Business Mission Statement
Your business mission statement is built on three things:
What do you do? Who do you do it for? How do you do it?
It’s very specific information.
This is the what — the actual product or service you offer.
This is who — the customers or communities you serve.
This is how — the values, approach, and delivery behind the work.
You want this copy to be clean, refined, and very clear. This might be another moment where you bring in a copywriter to help polish and shape your language. This is about crafted, intentional, on-brand writing that lands with impact.
This is your starting point. After you’ve completed your marketing and branding modules and once you’ve developed more of your products, this may shift a little. Mission statements evolve as you evolve. As you find new customer groups or create new offerings that align with your vision, this mission statement may expand to reflect that.
So don’t treat this copy as permanent.
But do treat it as something that needs to be punchy, specific, aligned, and on brand right now.
This is the part you pull out at a dinner party when someone has heard your vision statement and says, “Okay… tell me more.”
Your mission statement is the “tell me more” moment.
It helps them quickly understand:
- Are you the right fit for what they need?
- Are they the kind of person you serve?
- Do you offer the product or service they’re looking for?
- Are your values aligned with theirs?
That’s the power of having a clear mission statement.

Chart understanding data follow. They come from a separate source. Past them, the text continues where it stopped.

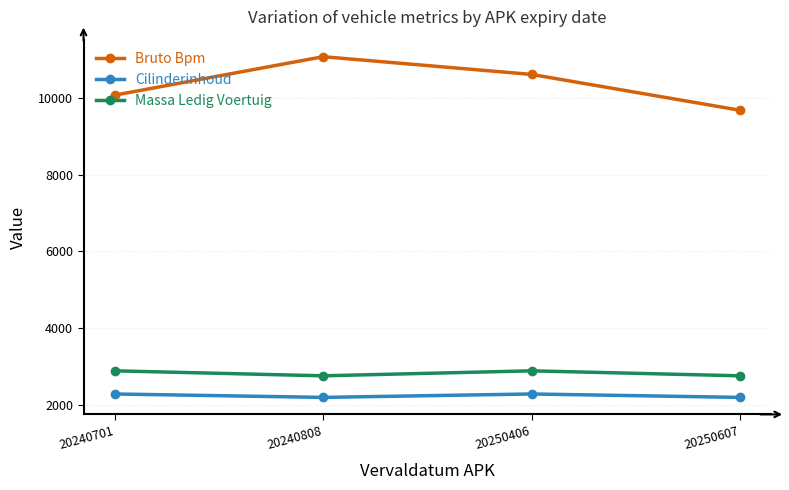

Rank the series by their maximum value, from highest to lowest.

Bruto Bpm, Massa Ledig Voertuig, Cilinderinhoud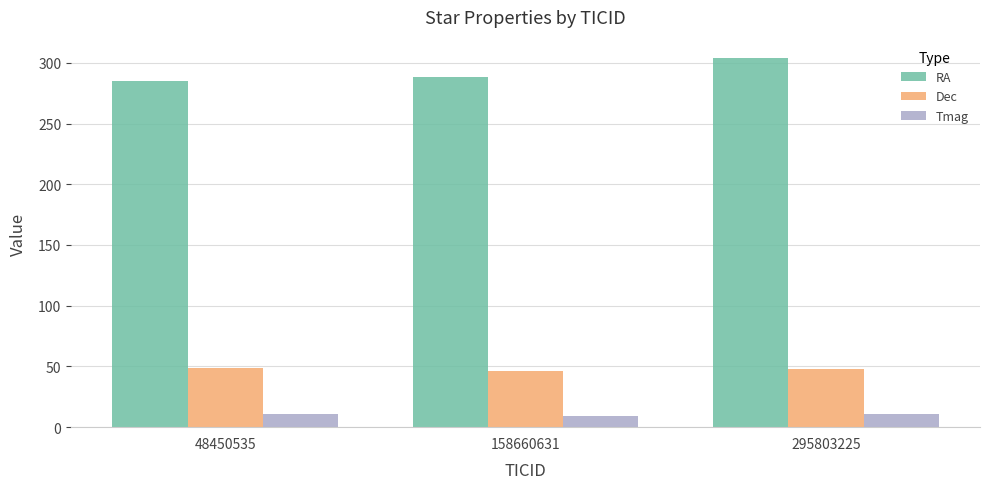

Which series has the largest total across all categories?

RA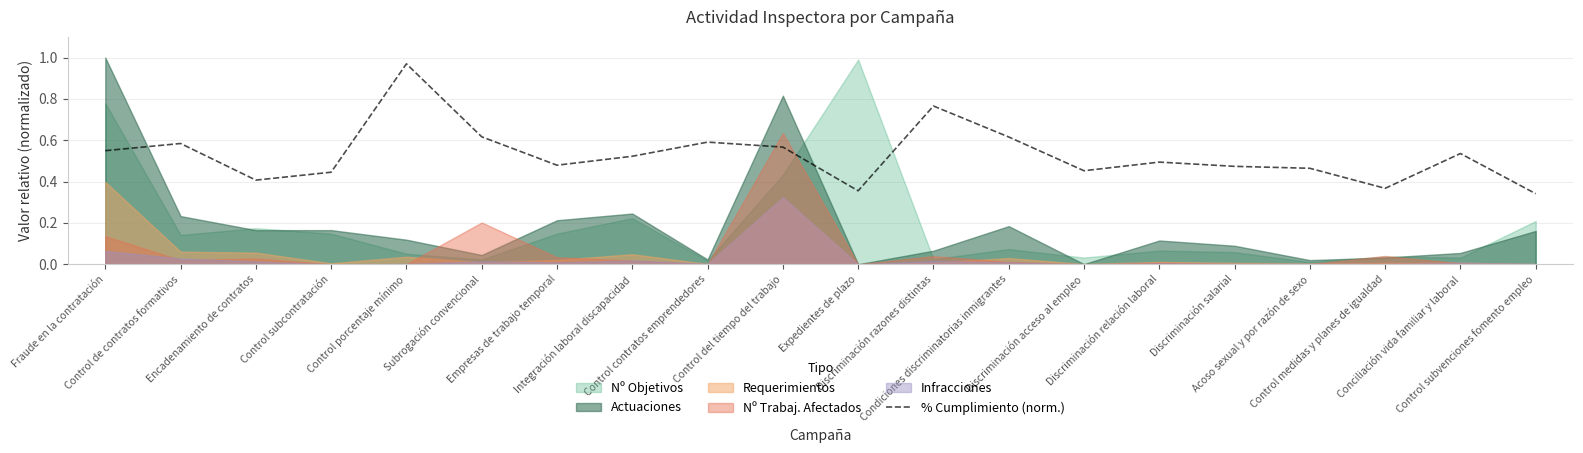

What is the label of the 20th point from the right?

Fraude en la contratación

Write Your Business Mission Statement
1. Begin with the three core pillars.
Your business mission statement is built on:
- What you do
- Who you do it for
- How you do it
This is the foundation. Keep it clear, simple, and specific.
2. Define the “What.”
Write down the actual product or service you offer.
Be literal and concrete here — no fluff, no vague language.
3. Define the “Who.”
Name the customers, clients, or communities you serve.
Get as specific as you can about the people your work is truly for.
4. Define the “How.”
Describe the values, the approach, and the delivery behind your work.
This is where your methodology, ethics, and way of showing up become part of the statement.
5. Draft your mission statement.
Pull your what, who, and how together into one clean, refined piece of copy.
Your goal: punchy, specific, intentional, and on-brand.
This is crafted copy so take your time shaping the words.
6. Consider professional polish.
This might be a moment where you bring in a copywriter to refine language, sharpen the message, and make sure it lands with impact.
7. Treat it as a living document.
Your mission will evolve as you do.
As your brand develops, your products grow, or your customer groups shift, your mission statement may expand to reflect that.
It is not permanent — but it does need to be accurate right now.
8. Use it in real-life conversations.
This is your “tell me more” moment — the response you give when someone hears your vision statement and wants the next layer.
Your mission statement helps people quickly understand:
- Are you the right fit for what they need?
- Are they the kind of customer you serve?
- Do you offer what they’re actually looking for?
- Do your values align with theirs?
9. Refine until it feels aligned and complete.
Your business mission statement should be clear enough that someone hearing it for the first time immediately “gets it.”
When it feels punchy, specific, aligned, and true to your brand — you’re done.